D’un autre côté, j’ai quand même aussi une boîte « générique » avec deux autres factions. Ce qui du coup m’amène à disposer de quatre armées possibles pour jouer à Kill Team. Le seul bémol c’est que, même si les figurines sont les mêmes que dans une boîte dédiée Kill Team ou générique, on ne dispose pas des cartes d’actions spécifiques. Dans sa grande vénalité, Games Workshop ne les propose pas à part bien sûr, tant pis, on fera sans. J’ai donc décidé de me lancer dans la peinture de mes figurines Deathguard. J’avoue avoir traîné par manque d’idée sur les couleurs et la technique à employer.
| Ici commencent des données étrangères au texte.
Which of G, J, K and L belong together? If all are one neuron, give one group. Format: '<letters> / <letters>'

Cette armée sort du jardin de Nurgle : une jungle ou un marais toxique, rempli de créatures dangereuses, de maladies et de parasites. Ils sont les hérauts de la pestilence et ils sont prosélyte. Pire que ça, leur proximité permanente avec la mort les a rendus terriblement résistants à tout, presque immortels. À mon sens, malgré leur « joyeuse camaraderie », ils sont des cauchemars que personne ne souhaite rencontrer sur un champ de bataille.

Validation des couleurs
Validation des couleurs
Base après sous-couche et pré shading à gauche, résultat rapide à droite
Base après sous-couche et pré shading à gauche, résultat rapide à droite
Rose les tentacule on a dit !
Rose les tentacule on a dit !
Mon champion de la peste
Mon champion de la peste

Pour tout ce qui est ombragé, j’ai décidé de ne pas y aller a le demi mesure : bleu, quasi pur. Les rehauts sont faits avec du turquoise ou du blanc cassé, et pour créer du contraste, les parties organiques sont roses/mauves. Pour ce qui est de la peinture, c’est principalement des mélanges humides sur humide, appliqué assez vite. Un point que je pense avoir enfin résolu : le travail du métal. Comme d’habitude, prendre des références aide. L’acier des armes est finalement assez peu brillant, soit par ce que peint pour le matifier (arme à feu) ou par ce qu’oxydée. Un usage libéral de terre de Sienne, avec un rouge d’oxyde, rehausser avec quelques traces de peinture métallique donne un chouette résultat.